++++ Records for this exercise ++++

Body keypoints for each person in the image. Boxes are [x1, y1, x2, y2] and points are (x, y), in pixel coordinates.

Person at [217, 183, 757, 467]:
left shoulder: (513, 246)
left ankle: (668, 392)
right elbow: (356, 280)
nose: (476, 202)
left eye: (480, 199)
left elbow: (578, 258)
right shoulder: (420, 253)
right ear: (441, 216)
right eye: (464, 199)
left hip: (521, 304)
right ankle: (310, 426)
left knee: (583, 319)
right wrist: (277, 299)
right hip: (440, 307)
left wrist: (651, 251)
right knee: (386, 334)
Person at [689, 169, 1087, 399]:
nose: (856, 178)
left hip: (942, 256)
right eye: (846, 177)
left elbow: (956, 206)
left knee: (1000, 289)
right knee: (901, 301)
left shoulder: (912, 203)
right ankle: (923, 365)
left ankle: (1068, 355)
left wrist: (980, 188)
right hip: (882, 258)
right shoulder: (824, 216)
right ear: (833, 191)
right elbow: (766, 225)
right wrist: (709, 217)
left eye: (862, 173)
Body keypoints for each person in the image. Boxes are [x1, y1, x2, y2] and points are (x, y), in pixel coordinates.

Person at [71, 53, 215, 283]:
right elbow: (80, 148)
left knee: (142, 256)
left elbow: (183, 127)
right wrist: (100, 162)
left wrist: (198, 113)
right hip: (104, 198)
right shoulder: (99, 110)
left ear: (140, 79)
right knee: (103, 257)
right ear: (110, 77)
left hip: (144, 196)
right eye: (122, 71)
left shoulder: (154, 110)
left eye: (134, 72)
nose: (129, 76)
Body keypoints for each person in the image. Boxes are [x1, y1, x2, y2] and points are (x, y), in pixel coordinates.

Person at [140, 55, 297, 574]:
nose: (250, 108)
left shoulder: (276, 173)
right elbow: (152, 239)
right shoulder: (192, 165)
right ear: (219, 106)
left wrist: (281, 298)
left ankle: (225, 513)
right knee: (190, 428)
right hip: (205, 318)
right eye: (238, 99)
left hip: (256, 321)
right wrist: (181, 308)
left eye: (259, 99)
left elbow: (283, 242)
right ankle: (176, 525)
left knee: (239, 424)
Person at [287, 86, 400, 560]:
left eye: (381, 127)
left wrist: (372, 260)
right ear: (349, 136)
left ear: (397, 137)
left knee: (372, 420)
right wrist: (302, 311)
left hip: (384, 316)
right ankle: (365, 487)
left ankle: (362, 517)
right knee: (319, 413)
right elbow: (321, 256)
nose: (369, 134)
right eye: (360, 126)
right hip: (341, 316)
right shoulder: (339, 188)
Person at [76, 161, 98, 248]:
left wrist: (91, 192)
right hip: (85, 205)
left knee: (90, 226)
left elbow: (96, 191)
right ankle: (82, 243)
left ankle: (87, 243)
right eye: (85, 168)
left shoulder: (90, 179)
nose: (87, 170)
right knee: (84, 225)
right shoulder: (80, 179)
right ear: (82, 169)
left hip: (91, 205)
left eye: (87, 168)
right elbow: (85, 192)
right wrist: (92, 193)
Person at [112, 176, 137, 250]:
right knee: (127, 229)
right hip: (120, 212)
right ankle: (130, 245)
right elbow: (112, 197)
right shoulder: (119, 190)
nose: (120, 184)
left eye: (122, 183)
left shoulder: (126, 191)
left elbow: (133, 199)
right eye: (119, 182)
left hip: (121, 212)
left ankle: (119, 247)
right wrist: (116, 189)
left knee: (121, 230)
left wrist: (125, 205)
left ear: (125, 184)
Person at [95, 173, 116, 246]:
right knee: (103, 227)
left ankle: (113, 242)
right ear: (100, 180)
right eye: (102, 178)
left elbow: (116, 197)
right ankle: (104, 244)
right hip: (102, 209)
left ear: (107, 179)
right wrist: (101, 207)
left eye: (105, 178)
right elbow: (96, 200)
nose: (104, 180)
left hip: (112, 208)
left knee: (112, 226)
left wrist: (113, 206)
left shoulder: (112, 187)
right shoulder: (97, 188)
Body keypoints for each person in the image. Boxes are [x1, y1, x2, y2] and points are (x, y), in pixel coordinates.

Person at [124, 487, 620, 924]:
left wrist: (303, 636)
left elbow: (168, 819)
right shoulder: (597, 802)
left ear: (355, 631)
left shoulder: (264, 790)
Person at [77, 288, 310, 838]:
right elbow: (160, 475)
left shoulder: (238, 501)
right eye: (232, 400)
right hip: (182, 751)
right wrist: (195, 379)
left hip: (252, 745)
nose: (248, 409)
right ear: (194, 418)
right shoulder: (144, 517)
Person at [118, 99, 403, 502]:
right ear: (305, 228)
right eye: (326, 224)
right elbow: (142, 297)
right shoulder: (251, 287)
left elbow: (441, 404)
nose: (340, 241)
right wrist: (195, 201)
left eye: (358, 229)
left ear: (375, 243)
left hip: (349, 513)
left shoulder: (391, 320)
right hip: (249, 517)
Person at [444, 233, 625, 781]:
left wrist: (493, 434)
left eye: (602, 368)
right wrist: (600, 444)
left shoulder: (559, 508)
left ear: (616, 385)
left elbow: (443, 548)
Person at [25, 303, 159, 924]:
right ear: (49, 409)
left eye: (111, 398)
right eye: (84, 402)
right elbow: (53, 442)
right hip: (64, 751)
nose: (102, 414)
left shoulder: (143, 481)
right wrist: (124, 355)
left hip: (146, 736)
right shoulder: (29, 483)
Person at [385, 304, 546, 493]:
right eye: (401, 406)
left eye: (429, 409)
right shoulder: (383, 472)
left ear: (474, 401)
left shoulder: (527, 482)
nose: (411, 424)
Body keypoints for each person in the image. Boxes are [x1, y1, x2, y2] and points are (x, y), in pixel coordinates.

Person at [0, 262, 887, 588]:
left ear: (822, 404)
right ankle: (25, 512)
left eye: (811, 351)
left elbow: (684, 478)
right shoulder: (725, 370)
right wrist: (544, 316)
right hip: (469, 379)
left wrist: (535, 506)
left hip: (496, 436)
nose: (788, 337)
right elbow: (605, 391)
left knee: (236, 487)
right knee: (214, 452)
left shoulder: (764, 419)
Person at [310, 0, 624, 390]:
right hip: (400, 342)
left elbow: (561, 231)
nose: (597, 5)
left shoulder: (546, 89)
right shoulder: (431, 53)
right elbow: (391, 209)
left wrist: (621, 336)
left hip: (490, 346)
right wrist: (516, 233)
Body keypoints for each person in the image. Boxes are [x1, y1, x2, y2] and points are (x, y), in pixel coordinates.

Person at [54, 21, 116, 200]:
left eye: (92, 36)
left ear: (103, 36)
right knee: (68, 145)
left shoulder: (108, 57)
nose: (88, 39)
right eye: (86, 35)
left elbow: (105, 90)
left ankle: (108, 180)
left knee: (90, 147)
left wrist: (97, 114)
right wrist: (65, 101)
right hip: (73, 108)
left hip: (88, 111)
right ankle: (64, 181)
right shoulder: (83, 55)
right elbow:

++++

#### Your task:
An exact copy of every record is needed.

#### Solution for this exercise:
Body keypoints for each person in the image. Boxes are [x1, y1, x2, y2] and points are (x, y), in pixel coordinates.

Person at [217, 183, 757, 467]:
left shoulder: (513, 246)
left ankle: (668, 392)
right elbow: (356, 280)
nose: (476, 202)
left eye: (480, 199)
left elbow: (578, 258)
right shoulder: (420, 253)
right ear: (441, 216)
right eye: (464, 199)
left hip: (521, 304)
right ankle: (310, 426)
left knee: (583, 319)
right wrist: (277, 299)
right hip: (440, 307)
left wrist: (651, 251)
right knee: (386, 334)
Person at [689, 169, 1087, 399]:
nose: (856, 178)
left hip: (942, 256)
right eye: (846, 177)
left elbow: (956, 206)
left knee: (1000, 289)
right knee: (901, 301)
left shoulder: (912, 203)
right ankle: (923, 365)
left ankle: (1068, 355)
left wrist: (980, 188)
right hip: (882, 258)
right shoulder: (824, 216)
right ear: (833, 191)
right elbow: (766, 225)
right wrist: (709, 217)
left eye: (862, 173)
Body keypoints for each person in the image. Boxes are [x1, y1, x2, y2] and points are (x, y), in pixel coordinates.

Person at [71, 53, 215, 283]:
right elbow: (80, 148)
left knee: (142, 256)
left elbow: (183, 127)
right wrist: (100, 162)
left wrist: (198, 113)
right hip: (104, 198)
right shoulder: (99, 110)
left ear: (140, 79)
right knee: (103, 257)
right ear: (110, 77)
left hip: (144, 196)
right eye: (122, 71)
left shoulder: (154, 110)
left eye: (134, 72)
nose: (129, 76)
Body keypoints for each person in the image. Boxes are [x1, y1, x2, y2] and points are (x, y), in pixel coordinates.

Person at [140, 55, 297, 574]:
nose: (250, 108)
left shoulder: (276, 173)
right elbow: (152, 239)
right shoulder: (192, 165)
right ear: (219, 106)
left wrist: (281, 298)
left ankle: (225, 513)
right knee: (190, 428)
right hip: (205, 318)
right eye: (238, 99)
left hip: (256, 321)
right wrist: (181, 308)
left eye: (259, 99)
left elbow: (283, 242)
right ankle: (176, 525)
left knee: (239, 424)
Person at [287, 86, 400, 560]:
left eye: (381, 127)
left wrist: (372, 260)
right ear: (349, 136)
left ear: (397, 137)
left knee: (372, 420)
right wrist: (302, 311)
left hip: (384, 316)
right ankle: (365, 487)
left ankle: (362, 517)
right knee: (319, 413)
right elbow: (321, 256)
nose: (369, 134)
right eye: (360, 126)
right hip: (341, 316)
right shoulder: (339, 188)
Person at [76, 161, 98, 248]:
left wrist: (91, 192)
right hip: (85, 205)
left knee: (90, 226)
left elbow: (96, 191)
right ankle: (82, 243)
left ankle: (87, 243)
right eye: (85, 168)
left shoulder: (90, 179)
nose: (87, 170)
right knee: (84, 225)
right shoulder: (80, 179)
right ear: (82, 169)
left hip: (91, 205)
left eye: (87, 168)
right elbow: (85, 192)
right wrist: (92, 193)
Person at [112, 176, 137, 250]:
right knee: (127, 229)
right hip: (120, 212)
right ankle: (130, 245)
right elbow: (112, 197)
right shoulder: (119, 190)
nose: (120, 184)
left eye: (122, 183)
left shoulder: (126, 191)
left elbow: (133, 199)
right eye: (119, 182)
left hip: (121, 212)
left ankle: (119, 247)
right wrist: (116, 189)
left knee: (121, 230)
left wrist: (125, 205)
left ear: (125, 184)
Person at [95, 173, 116, 246]:
right knee: (103, 227)
left ankle: (113, 242)
right ear: (100, 180)
right eye: (102, 178)
left elbow: (116, 197)
right ankle: (104, 244)
right hip: (102, 209)
left ear: (107, 179)
right wrist: (101, 207)
left eye: (105, 178)
right elbow: (96, 200)
nose: (104, 180)
left hip: (112, 208)
left knee: (112, 226)
left wrist: (113, 206)
left shoulder: (112, 187)
right shoulder: (97, 188)
Body keypoints for each person in the image. Boxes are [x1, y1, x2, y2] and points are (x, y), in pixel coordinates.

Person at [124, 487, 620, 924]:
left wrist: (303, 636)
left elbow: (168, 819)
right shoulder: (597, 802)
left ear: (355, 631)
left shoulder: (264, 790)
Person at [77, 288, 310, 838]:
right elbow: (160, 475)
left shoulder: (238, 501)
right eye: (232, 400)
right hip: (182, 751)
right wrist: (195, 379)
left hip: (252, 745)
nose: (248, 409)
right ear: (194, 418)
right shoulder: (144, 517)
Person at [118, 99, 403, 502]:
right ear: (305, 228)
right eye: (326, 224)
right elbow: (142, 297)
right shoulder: (251, 287)
left elbow: (441, 404)
nose: (340, 241)
right wrist: (195, 201)
left eye: (358, 229)
left ear: (375, 243)
left hip: (349, 513)
left shoulder: (391, 320)
right hip: (249, 517)
Person at [444, 233, 625, 781]:
left wrist: (493, 434)
left eye: (602, 368)
right wrist: (600, 444)
left shoulder: (559, 508)
left ear: (616, 385)
left elbow: (443, 548)
Person at [25, 303, 159, 924]:
right ear: (49, 409)
left eye: (111, 398)
right eye: (84, 402)
right elbow: (53, 442)
right hip: (64, 751)
nose: (102, 414)
left shoulder: (143, 481)
right wrist: (124, 355)
left hip: (146, 736)
right shoulder: (29, 483)
Person at [385, 304, 546, 493]:
right eye: (401, 406)
left eye: (429, 409)
right shoulder: (383, 472)
left ear: (474, 401)
left shoulder: (527, 482)
nose: (411, 424)
Body keypoints for each person in the image. Boxes are [x1, y1, x2, y2] and points are (x, y), in pixel coordinates.

Person at [0, 262, 887, 588]:
left ear: (822, 404)
right ankle: (25, 512)
left eye: (811, 351)
left elbow: (684, 478)
right shoulder: (725, 370)
right wrist: (544, 316)
right hip: (469, 379)
left wrist: (535, 506)
left hip: (496, 436)
nose: (788, 337)
right elbow: (605, 391)
left knee: (236, 487)
right knee: (214, 452)
left shoulder: (764, 419)
Person at [310, 0, 624, 390]:
right hip: (400, 342)
left elbow: (561, 231)
nose: (597, 5)
left shoulder: (546, 89)
right shoulder: (431, 53)
right elbow: (391, 209)
left wrist: (621, 336)
left hip: (490, 346)
right wrist: (516, 233)
Body keypoints for each person in the image. Boxes are [x1, y1, x2, y2] and points are (x, y), in pixel coordinates.

Person at [54, 21, 116, 200]:
left eye: (92, 36)
left ear: (103, 36)
right knee: (68, 145)
left shoulder: (108, 57)
nose: (88, 39)
right eye: (86, 35)
left elbow: (105, 90)
left ankle: (108, 180)
left knee: (90, 147)
left wrist: (97, 114)
right wrist: (65, 101)
right hip: (73, 108)
left hip: (88, 111)
right ankle: (64, 181)
right shoulder: (83, 55)
right elbow:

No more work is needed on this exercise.